# TASK OBJECTIVE:
From the entries below, gather each line containing the word "sites".

# SUPPLIED MATERIAL:
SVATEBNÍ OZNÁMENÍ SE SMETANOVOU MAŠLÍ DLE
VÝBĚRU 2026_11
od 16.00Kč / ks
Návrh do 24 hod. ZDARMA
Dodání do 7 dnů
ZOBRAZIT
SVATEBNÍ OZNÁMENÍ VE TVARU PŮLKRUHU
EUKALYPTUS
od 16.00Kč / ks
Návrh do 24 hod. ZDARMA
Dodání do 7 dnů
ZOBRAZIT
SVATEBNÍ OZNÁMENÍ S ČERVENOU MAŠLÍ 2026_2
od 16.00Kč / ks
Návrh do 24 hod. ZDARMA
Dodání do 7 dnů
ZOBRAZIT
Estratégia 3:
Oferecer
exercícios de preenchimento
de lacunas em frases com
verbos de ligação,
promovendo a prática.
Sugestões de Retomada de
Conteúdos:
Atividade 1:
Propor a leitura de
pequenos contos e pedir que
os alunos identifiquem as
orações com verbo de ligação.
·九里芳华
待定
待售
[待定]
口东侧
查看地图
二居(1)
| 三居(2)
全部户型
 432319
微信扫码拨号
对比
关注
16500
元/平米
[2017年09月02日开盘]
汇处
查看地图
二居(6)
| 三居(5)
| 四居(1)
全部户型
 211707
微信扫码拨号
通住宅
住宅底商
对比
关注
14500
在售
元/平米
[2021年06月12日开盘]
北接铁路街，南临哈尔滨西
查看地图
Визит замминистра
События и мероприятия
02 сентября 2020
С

--

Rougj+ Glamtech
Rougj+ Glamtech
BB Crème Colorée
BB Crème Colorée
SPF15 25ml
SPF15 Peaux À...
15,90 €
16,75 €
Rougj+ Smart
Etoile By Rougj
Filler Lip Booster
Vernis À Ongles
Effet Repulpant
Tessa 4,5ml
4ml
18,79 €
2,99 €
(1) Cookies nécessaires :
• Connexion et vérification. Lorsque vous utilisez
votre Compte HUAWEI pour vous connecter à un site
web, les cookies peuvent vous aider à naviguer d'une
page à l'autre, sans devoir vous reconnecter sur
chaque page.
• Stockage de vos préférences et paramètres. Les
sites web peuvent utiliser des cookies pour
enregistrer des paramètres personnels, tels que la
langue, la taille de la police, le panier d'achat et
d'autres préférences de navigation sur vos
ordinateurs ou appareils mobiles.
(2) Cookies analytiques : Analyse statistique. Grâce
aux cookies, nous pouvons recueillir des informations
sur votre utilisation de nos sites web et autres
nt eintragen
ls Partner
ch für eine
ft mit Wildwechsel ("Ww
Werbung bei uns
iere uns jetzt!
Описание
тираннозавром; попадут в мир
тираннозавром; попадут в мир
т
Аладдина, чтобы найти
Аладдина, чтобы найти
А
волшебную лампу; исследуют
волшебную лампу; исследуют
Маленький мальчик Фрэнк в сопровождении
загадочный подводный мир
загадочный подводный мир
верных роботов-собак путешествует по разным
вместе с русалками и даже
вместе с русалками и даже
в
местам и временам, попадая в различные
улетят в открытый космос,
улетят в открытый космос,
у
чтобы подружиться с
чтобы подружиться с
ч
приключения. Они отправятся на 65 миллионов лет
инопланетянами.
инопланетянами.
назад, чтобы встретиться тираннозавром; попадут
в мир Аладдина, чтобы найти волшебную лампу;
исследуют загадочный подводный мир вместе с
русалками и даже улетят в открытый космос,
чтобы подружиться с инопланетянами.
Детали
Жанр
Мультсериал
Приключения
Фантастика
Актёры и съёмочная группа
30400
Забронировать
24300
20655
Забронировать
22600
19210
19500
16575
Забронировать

# COMPLETED EXERCISE:
sites web peuvent utiliser des cookies pour
sur votre utilisation de nos sites web et autres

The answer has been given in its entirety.